Since Trump's Order Impacting Those Applying for H, L, J Visas (Proclamation 10052) was announced, some important exceptions and clarifications have been made:

  1. Derivatives who will accompany or follow to join principals who are not subject to P10052 may still apply for derivative visas (H-4, L-2, and J-2 visas). This means spouses and children who are abroad without a valid visa may still apply for H-4, L-2 or J-2 visas if the principal is currently in the U.S., or has a valid H-1B, L-1 or J-1 visa approved prior to June 24, 2020.
  1. Individuals who were in the U.S. in H, L or J status on June 24, 2020, may leave the U.S. and not be subject to P10052. That is, they may leave the U.S., apply for a visa renewal before December 31, 2020, and return to the U.S. The Department of State confirmed this in a July 20, 2020 tweet.

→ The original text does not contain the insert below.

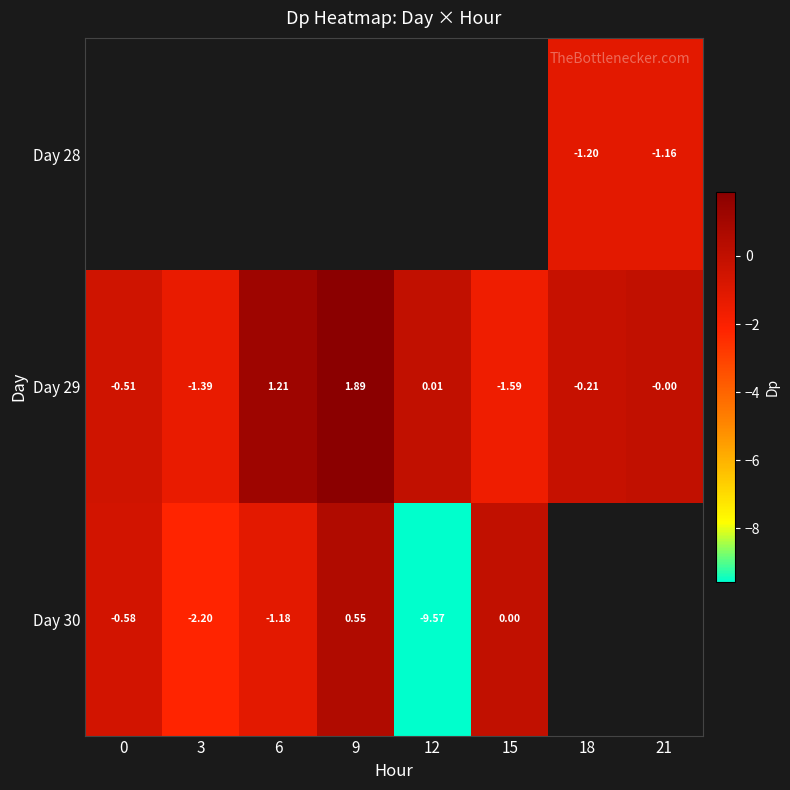

Which series changed the most between 3 and 21?

Day 29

  1. Principals and derivatives in H, L or J categories may continue to use the “Automatic Revalidation” of visa rule to return to the U.S. from Canada or Mexico. Specifically, H, L or J nonimmigrants who were in the U.S. on the effective date of the proclamation (June 24, 2020) and subsequently travels to Canada or Mexico only, and returns within 30 days, may still be readmitted with a valid I-94 and an expired H, L or J visa. CBP HQ has not confirmed this, but some CBP chiefs (the Vancouver Pre-Clearance, the Detroit CBP Field Office and the Office of Field Operations’ Coronavirus Coordination Cell) have confirmed that the proclamation does not affect Automatic Revalidation.
  1. P10052 does not impact Canadians. Because Canadian citizens do not need a U.S. visa to enter the U.S. (visa exempt), they are not subject to P10052. CBP HQ has confirmed this and guidance has been provided to local CBP ports on this issue.
  1. P10052 does not impact H-1B1 visas, which are for Singaporeans and Chileans only. This fact has been confirmed by both the U.S. Consulate in Singapore and the U.S. Consulate in Santiago.
  1. Foreign nationals that hold a valid B1/B2 visa may still travel to the U.S. provided the CBP officer at the port of entry (POE) confirms they are admissible (i.e., intentions are consistent with the visitor category). As for whether B1/B2 visitors may subsequently apply to change status in the U.S., the proclamation does not bar that explicitly, but it does states that an alien who circumvents the application of this proclamation through fraud or willful misrepresentation of a material fact shall be a priority for removal. As such, the option of applying for change of status should be carefully considered with an attorney.

Disclaimer: although the information above is collected from highly credible sources, they are based on current interpretations of policies by DOS, CBP or other government entities, which may change without notice. Additionally, inconsistent application of rules and policies is rampant, particularly given how hastily this proclamation was introduced. Finally, due to the ongoing COVID-19 pandemic, many U.S. Embassies and Consulates have limited bandwidth for visa applications, and other travel restrictions exist.